Complexes of OGC with aminoacids, vitamins, medicaments for treatment of cardiovascular diseases, nootropic medicaments, analgetics and antiinflammatory medicaments, antibiotics and medicaments from other groups have been studied.
Antiinflammatory effect of complexes of medicaments and biologically active compounds with OGC has been studied by various methods including carrying out of clinical tests of ointments for contusions, strains and various inflammations.
Antiinflammatory effect has been studied for animals according to the method by Ju. Strel""nikov. Experiments have been carried out with white mice of mass 20 g. Aseptic inflammation was caused by injection of 0.1 ml of 2.5% formalin solution into thigh thickness of an animal""s paw. A compound under investigation was injected into the stomach in the dose equimolecular to 20 mg/kg of indometacin two hours before the injection of formalin. Distinction of the edema was estimated by increase of a mass of inflamed and uninflammed paws in experimental groups of animals compared to control ones. Control animals were mice which did not get the compounds under investigation. Simultaneously antiinflammatory activity of indometacin was studied for comparison. Realized pharmacological studies have shown that the complexes cause reduction of the edema depending on a kind of a medicament and OGC from 40 up to 70% compared to the control group. Indometacin reduced the edema by 33.4%.
Complexes of OGC with aminoacids, vitamins, medicaments for treatment of cardiovascular diseases, nootropic medicaments, analgetics and antiinflammatory medicaments, antibiotics and medicaments from other groups have been studied.
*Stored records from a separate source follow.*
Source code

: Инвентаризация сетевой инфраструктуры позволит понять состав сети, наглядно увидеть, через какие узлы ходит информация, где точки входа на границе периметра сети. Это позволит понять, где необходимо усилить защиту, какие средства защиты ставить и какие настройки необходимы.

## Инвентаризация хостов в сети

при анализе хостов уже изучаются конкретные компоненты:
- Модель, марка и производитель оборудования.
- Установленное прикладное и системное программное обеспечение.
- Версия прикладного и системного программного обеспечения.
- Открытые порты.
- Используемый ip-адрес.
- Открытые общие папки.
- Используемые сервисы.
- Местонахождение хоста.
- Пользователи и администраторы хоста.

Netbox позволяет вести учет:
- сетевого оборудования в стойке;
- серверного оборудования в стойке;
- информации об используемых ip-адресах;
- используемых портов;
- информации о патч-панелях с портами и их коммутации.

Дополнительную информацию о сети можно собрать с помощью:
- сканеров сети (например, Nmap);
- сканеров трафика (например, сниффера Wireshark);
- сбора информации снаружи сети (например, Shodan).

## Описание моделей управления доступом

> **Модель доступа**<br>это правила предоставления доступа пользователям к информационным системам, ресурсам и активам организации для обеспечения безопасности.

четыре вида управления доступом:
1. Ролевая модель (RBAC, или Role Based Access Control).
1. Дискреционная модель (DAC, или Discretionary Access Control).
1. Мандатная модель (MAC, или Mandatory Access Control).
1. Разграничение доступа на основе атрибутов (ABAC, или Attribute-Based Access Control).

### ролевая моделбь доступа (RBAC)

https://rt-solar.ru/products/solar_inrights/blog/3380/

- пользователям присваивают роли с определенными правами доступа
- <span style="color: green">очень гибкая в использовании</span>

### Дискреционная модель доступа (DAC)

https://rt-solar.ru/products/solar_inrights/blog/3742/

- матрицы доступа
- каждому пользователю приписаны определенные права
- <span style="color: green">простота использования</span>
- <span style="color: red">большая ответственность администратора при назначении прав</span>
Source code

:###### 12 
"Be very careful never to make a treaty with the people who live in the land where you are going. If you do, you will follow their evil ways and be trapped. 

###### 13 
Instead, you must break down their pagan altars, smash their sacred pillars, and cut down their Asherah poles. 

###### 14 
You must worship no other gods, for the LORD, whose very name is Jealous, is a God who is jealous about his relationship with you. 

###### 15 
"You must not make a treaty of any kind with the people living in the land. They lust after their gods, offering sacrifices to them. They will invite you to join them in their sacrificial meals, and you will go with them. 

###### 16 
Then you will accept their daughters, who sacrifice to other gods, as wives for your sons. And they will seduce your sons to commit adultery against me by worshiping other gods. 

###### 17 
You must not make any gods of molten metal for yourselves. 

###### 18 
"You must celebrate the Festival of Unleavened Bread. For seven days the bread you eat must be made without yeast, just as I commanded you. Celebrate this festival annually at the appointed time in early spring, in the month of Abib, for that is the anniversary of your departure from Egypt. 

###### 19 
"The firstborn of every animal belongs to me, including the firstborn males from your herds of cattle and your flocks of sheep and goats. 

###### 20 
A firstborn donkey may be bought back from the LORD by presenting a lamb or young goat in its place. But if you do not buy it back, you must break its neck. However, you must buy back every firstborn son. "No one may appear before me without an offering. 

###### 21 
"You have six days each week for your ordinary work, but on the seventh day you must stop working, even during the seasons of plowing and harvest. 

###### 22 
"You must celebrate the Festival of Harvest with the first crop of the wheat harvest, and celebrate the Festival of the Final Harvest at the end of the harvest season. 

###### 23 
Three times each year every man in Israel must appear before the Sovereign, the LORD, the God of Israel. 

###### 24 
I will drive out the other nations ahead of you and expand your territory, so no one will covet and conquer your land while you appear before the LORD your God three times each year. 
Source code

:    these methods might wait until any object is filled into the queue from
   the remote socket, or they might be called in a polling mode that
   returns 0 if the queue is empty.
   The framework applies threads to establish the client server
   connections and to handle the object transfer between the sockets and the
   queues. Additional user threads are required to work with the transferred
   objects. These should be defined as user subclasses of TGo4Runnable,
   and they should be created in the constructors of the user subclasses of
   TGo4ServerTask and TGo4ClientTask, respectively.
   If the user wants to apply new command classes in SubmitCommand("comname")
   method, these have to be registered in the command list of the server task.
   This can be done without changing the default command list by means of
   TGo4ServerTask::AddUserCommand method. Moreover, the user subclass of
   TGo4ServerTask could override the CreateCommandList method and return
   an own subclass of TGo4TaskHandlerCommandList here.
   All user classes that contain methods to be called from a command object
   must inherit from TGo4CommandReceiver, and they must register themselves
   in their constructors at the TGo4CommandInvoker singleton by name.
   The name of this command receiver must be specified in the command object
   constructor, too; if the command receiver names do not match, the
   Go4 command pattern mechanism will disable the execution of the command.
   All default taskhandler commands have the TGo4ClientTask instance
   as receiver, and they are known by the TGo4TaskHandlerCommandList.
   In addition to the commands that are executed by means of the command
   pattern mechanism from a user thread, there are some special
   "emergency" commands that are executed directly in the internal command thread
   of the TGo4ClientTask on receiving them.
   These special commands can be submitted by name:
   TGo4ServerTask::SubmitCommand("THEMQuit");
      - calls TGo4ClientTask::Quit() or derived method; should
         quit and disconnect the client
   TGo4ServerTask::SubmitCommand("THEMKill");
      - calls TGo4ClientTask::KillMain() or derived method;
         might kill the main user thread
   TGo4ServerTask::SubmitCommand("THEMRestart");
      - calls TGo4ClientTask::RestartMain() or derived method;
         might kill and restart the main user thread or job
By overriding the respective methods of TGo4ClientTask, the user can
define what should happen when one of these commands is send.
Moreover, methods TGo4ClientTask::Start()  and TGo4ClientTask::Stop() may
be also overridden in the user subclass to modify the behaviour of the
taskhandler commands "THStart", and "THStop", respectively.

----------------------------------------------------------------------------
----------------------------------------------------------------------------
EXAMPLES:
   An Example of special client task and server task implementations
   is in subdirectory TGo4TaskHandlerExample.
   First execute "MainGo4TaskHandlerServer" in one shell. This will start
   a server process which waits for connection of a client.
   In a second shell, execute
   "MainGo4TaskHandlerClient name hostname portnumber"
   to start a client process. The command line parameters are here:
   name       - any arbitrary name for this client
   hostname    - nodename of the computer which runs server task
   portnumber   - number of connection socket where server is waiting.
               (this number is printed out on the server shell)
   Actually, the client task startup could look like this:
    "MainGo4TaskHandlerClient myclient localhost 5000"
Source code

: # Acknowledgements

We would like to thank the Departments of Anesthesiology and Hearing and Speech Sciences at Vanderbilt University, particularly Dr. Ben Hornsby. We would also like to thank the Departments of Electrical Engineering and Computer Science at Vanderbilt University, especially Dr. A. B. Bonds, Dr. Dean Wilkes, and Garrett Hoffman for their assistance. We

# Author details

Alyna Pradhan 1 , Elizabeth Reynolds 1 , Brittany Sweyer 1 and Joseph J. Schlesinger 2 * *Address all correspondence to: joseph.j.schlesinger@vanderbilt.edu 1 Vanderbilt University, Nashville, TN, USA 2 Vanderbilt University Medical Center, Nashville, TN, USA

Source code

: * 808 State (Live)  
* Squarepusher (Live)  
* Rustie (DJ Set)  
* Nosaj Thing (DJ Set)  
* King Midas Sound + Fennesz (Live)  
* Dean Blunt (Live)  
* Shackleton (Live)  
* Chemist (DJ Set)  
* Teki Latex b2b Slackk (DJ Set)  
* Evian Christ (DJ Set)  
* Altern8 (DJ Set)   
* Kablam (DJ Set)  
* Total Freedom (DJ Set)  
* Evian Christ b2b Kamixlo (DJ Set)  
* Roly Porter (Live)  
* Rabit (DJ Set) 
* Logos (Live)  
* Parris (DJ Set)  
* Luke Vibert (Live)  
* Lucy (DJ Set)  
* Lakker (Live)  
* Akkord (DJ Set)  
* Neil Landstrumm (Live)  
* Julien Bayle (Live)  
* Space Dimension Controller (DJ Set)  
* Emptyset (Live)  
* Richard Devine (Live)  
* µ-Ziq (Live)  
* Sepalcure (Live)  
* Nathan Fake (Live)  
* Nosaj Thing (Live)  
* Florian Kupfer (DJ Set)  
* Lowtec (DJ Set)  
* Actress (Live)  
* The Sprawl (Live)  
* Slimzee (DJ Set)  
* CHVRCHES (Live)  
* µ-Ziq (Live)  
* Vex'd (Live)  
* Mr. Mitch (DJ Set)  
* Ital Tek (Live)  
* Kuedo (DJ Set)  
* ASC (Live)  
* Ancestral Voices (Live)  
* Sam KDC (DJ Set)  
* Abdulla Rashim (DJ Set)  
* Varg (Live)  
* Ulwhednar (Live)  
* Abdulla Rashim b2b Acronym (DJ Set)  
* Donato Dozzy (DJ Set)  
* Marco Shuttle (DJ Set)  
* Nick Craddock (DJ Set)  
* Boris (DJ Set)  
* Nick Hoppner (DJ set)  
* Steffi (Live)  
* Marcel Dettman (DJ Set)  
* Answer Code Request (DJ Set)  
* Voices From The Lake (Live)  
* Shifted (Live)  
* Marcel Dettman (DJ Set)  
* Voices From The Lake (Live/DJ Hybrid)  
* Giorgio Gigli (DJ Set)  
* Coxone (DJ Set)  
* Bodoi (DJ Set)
Nootropic properties have been studied using common procedures [1].
Decrease of toxic effects of the complexes of medicaments with OGC was studied for animals and also estimated when carrying out clinical investigations compared to the individual medicament. The following factors were under estimation:decrease of acute toxicity (LD50), decrease of side effect with non-allergic nature making up the spectrum of pharmacological effects for the medicament, decrease of side effect with allergic nature. Decrease of idiosyncrasy effects was also under estimation. Decrease of mutagenous, teratogenous and embryotoxic properties also was studied for the medicaments, which possess these side effects.
The complex toxicity of each individual medicament being considered as equal to 1, the toxicity of each complex medicament with OGC amounted to 0.15-0.6, depending on the kind of medicament and the kind of OGC.
Decrease of development of psychic and physical drug dependence also was estimated under implementation of a medicament with OGC compared to implementation of an individual medicament.
Taking into account expansion of therapeutic effect spectrum and increase of the main therapeutic effect, the total therapeutic index of a complex medicament increases by 3 to 5 times depending on the type of medicament and the kind of disease.